Robert, what a brilliant idea! Please note that in fact Matt, who is about as cheap as they come, talks a big game but he is notorious for smuggling in a full three course meal onto the course. Making it worse is the fact he prefers to space out his meal over the first 9 holes so by the time we hit the turn I am willing to pay an arm and a leg for any kind of meat in a bun.
Your right people have ruined hotdogs how hard is it
You guys are a bunch of fucking nut jobs. Heaven forbid you make your precious fucking turn and have to wait 2 minutes to grab something to eat. Golf is supposed to be a leisure sport. You fucks are always in a hurry. HEAVEN FORBID THEY DON’T HAVE MY HOT DOGS READY. Stomp your feet and walk out the door.

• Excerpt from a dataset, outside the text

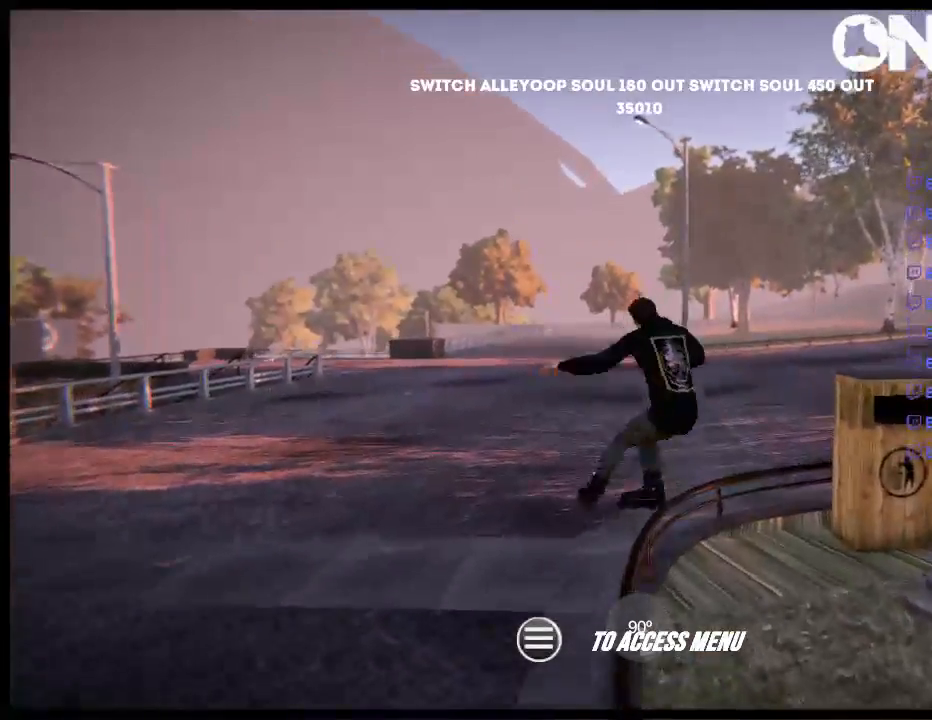
{"buttons": ["DPAD_LEFT"], "left_stick": "center", "right_stick": "center", "events": [[167, "left_stick", "center"], [200, "right_stick", "center"], [317, "DPAD_LEFT", "down"]]}
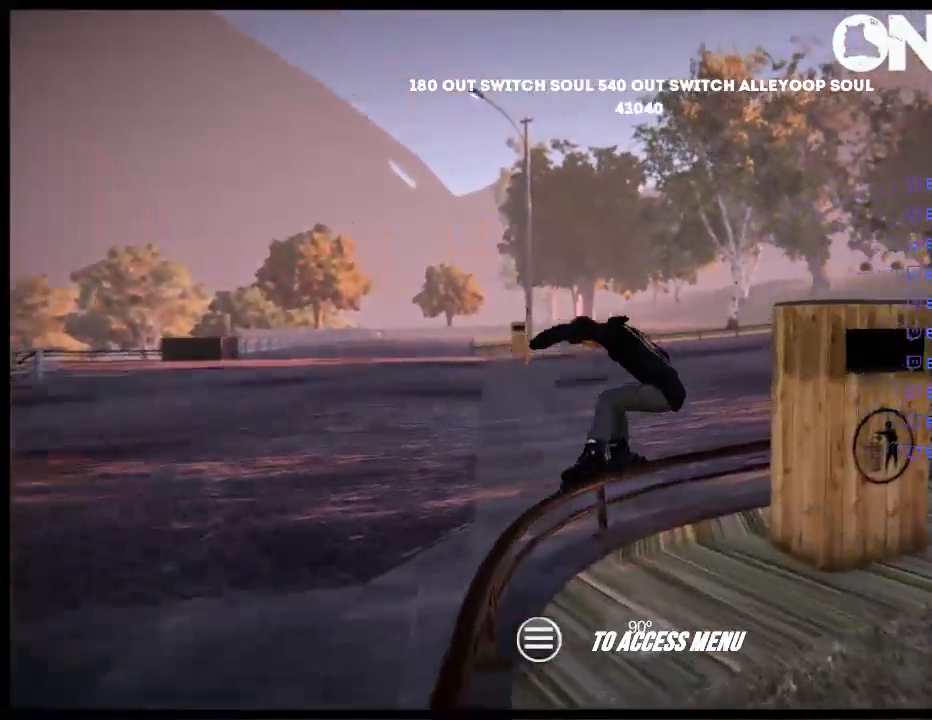
{"buttons": [], "left_stick": "left", "right_stick": "center", "events": [[183, "DPAD_UP", "down"], [217, "DPAD_LEFT", "up"], [250, "DPAD_UP", "up"], [417, "left_stick", "left"]]}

Revenue killer my ass. You make zero profit on those fucking hot dogs. All the money is made on drinks, which you morons feel it acceptable to carry into courses anyway.
GOOD DAY SIRS.
Easy there . . . thanks for taking the time to read the post and we appreciate your feedback. Nah just kidding you’re a dipshit. If you don’t think length of rounds is a current issue with golf, you’ve got your head further up the ass than Bubba. And while I do acknowledge that there is some nobility in paying $18.00 for a 6 pack of Miller Lite, I will have to bow out of that race.
Just promise me that you’ll let folks play through when you’re JO’ing in the clubhouse.